One presentations was about image analysis on 3D cell slices. Matlab's image toolkit is very good for this purpose. The researchers from Amsterdam used RuleML to capture shape classification rules from medical image interpretation experts. However, they suggested using SWRL instead, since RuleML is quite a clunky rules engine. Post-presentation questions raised the issue of rules vs. machine learning. Many people preferred the neural net approach, though a few people defined rules as they allow for better provenance, logging and examination.
Pat Hayes presented the COE ontology editor. This was originally a concept map creation tool, but has been expanded into a fully featured graphical OWL ontology editor.

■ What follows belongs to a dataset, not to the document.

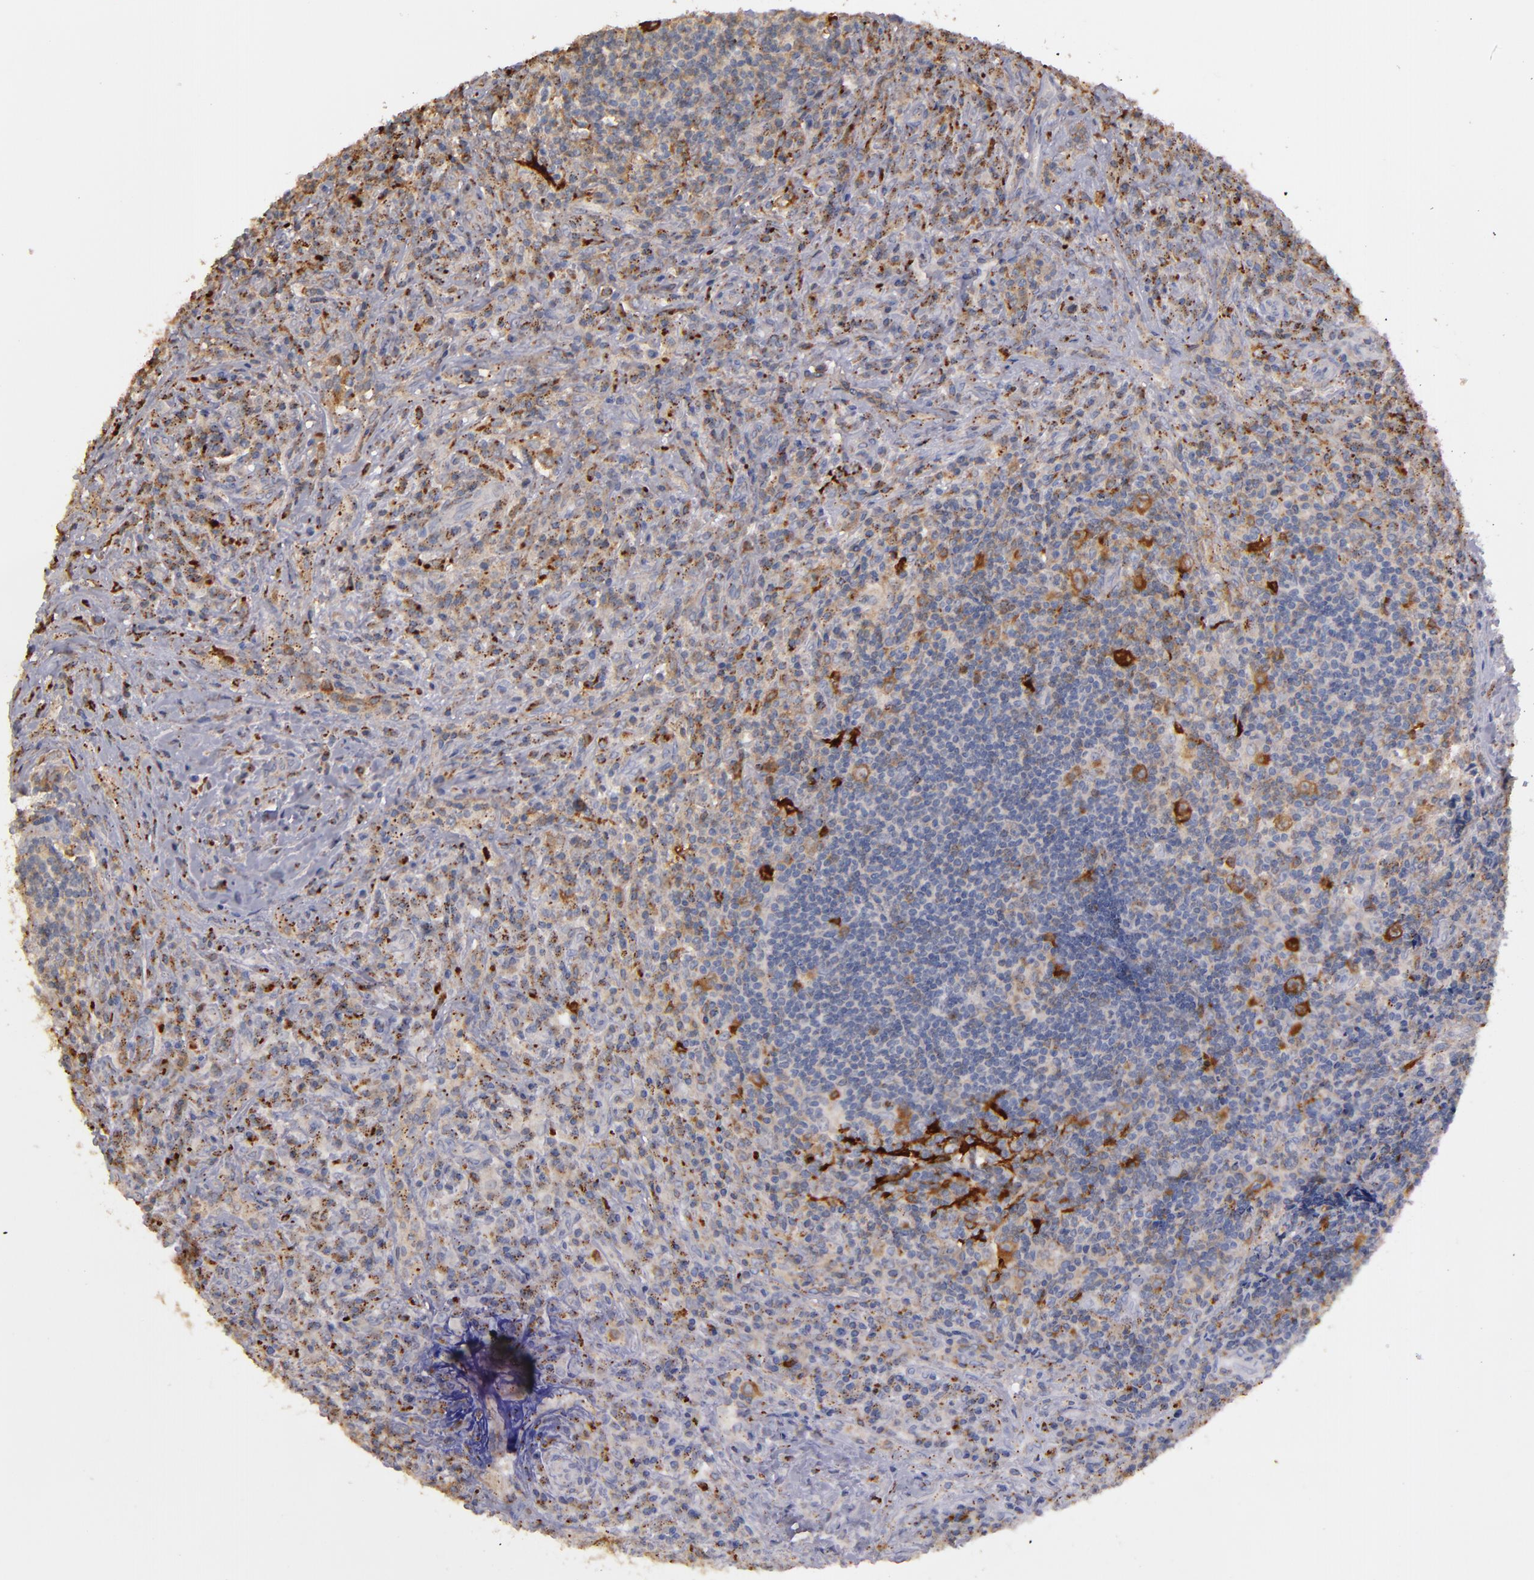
{"staining": {"intensity": "strong", "quantity": "25%-75%", "location": "cytoplasmic/membranous"}, "tissue": "lymphoma", "cell_type": "Tumor cells", "image_type": "cancer", "snomed": [{"axis": "morphology", "description": "Hodgkin's disease, NOS"}, {"axis": "topography", "description": "Lymph node"}], "caption": "Immunohistochemical staining of human lymphoma exhibits high levels of strong cytoplasmic/membranous positivity in approximately 25%-75% of tumor cells.", "gene": "TRAF1", "patient": {"sex": "female", "age": 25}}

The major advantage COE has is that it is very intuitive to use. Like HTML, people can "view source" on ontologies and "steal" other people's designs/modeling tricks. COE doesn't work with ontologies larger than about 2000 classes. This is another area where my segmentation work might come in handy.
Here a list of some top-level ontologies: DOLCE, CYC, OpenCyc, OntoClean, SUMO.
There was a panel discussion about machine learning vs. manual knowledge capture. The conclusion was to do both:
Improve the volume of manual K-CAP by mass-collaboration
Automatically capture knowledge and manually clean up any mistakes (in this case it is very important to use codes that indicate where a particular piece of knowledge data came from)
Use manual methods to guide (but not haul) large knowledge acquisition methods
Revolutionary concept: make knowledge capture fun by making the task into a game. Carol Goble in particular was very impressed by this idea from Tim Chklovski from USC. She intends to build this into her bio-annotation tools.
An interesting presentation was about estimating the health of pigs by the consistency of their feces. The researchers worked with veterinarians to build a Bayesian network of external circumstances and pig disease. The interesting part was their use of a combination of statistical data and expert rules of thumb. They used isotonic regression to bias the statistical data to match their expert's intuitions. Ultimately, the graphical structure of the Bayesian network matters much more than the exact probabilities on the nodes.